| Given text |

2. Disc and Plow Cover Crops
If you used cover crops over the fall and winter seasons to stabilize your beds during the dormant period, now is the time to mow down or disc these semi-mature covers. There are many ways you can go about doing this—with a tractor, a weed eater, a simple lawn mower, a scythe—the point is that you clear the area so the materials can start breaking down. After you’ve allowed a few days for the plant matter to settle, you can till or plow the area to help incorporate the material into the soil. The incorporated cover should be left to digest for 3 to 6 weeks before the beds are prepared for sowing and transplanting.
3. Use Silage Tarps
Silage tarps, also known as bunker covers, are large pieces of UV-treated polyethylene that were originally used for covering silage throughout fermentation and storage. Recently, farmers have started using them to prepare beds for planting without using any heavy equipment in the area. By covering your beds with them, weeds and cover crops are suffocated and killed, and the soil is heated. The warmer soil encourages weed seeds to sprout and then quickly die under the anaerobic conditions. Then, worms and other decomposers help incorporate the nutrients from the dead plant material into your soil.
All told, it takes about 3 weeks for this process to unfold and leave you with a stale seedbed ready for planting.
4. Build Beds
When building beds, there is no one right way to go about it. You could be using the newest, most advanced equipment or walking a team of draft animals through a field, but you need to make sure you create a growing system that aligns with your farm plan. As you plan your beds, be sure to consider a few things: the tools you have at your disposal, the width and length you want to make your beds, the landscape you’re working with, and your crop plan. One pro tip we have for you is to make the width and length of your beds consistent. This not only makes planting easier, it will help you during future crop rotations.
5. Test Soil Samples
Many people recommend testing your soil in the fall, but testing soil samples in the spring has many benefits, too. That’s because soil is a diverse, ever-changing community of organisms who are more or less active at different times of the year. Your soil will look different in the springtime than it did in the fall. While testing a sample in the fall shows you how the soil weathered crop production during the growing season, testing a sample in the spring allows you to see how it looks for your crops right now and gives you the opportunity to adjust nutrient inputs.

| Dataset section |

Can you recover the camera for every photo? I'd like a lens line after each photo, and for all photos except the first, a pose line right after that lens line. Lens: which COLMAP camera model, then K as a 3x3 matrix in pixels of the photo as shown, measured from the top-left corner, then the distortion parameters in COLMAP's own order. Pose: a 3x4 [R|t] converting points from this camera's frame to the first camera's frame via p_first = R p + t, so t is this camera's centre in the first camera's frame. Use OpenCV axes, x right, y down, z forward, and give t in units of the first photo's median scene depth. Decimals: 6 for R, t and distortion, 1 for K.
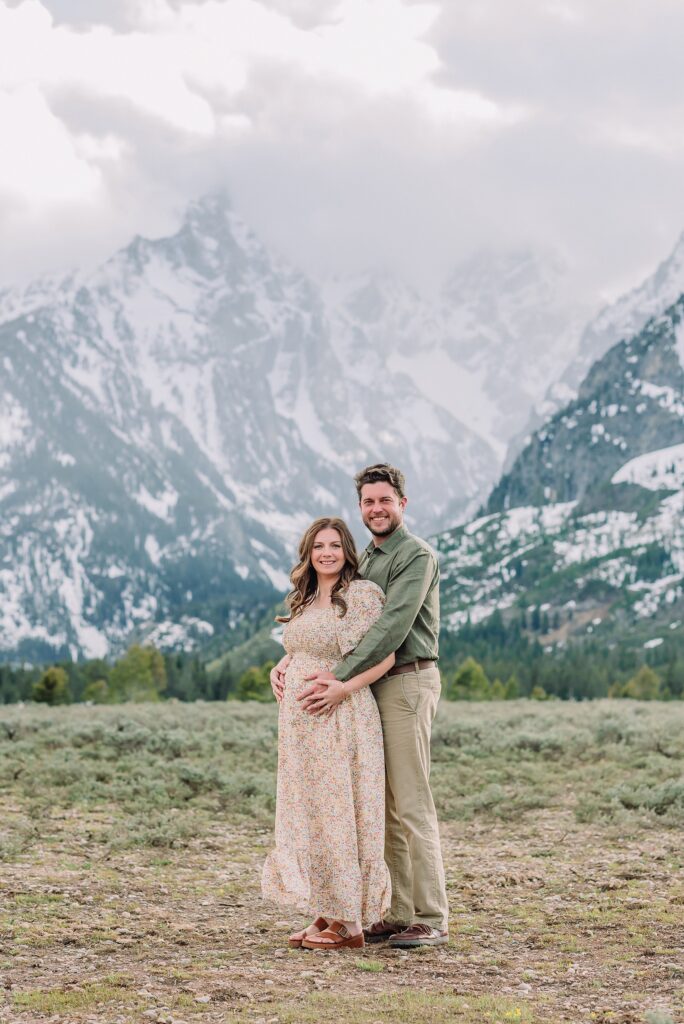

| Work instructions |
1 > Please repeat word for word the part of the bed-preparation text above that opens with the words containing "2. Disc and" and closes with "sowing and transplanting.".
2 > In one to three sentences, explain why the bed-preparation text says spring is also a worthwhile time to test soil samples.

| Exercise results |
1 >
2. Disc and Plow Cover Crops
If you used cover crops over the fall and winter seasons to stabilize your beds during the dormant period, now is the time to mow down or disc these semi-mature covers. There are many ways you can go about doing this—with a tractor, a weed eater, a simple lawn mower, a scythe—the point is that you clear the area so the materials can start breaking down. After you’ve allowed a few days for the plant matter to settle, you can till or plow the area to help incorporate the material into the soil. The incorporated cover should be left to digest for 3 to 6 weeks before the beds are prepared for sowing and transplanting.

2 > Soil is a diverse, ever-changing community of organisms that are more or less active at different times of the year, so it looks different in spring than in fall. A spring test shows how the soil looks for your crops right now and gives you the chance to adjust nutrient inputs.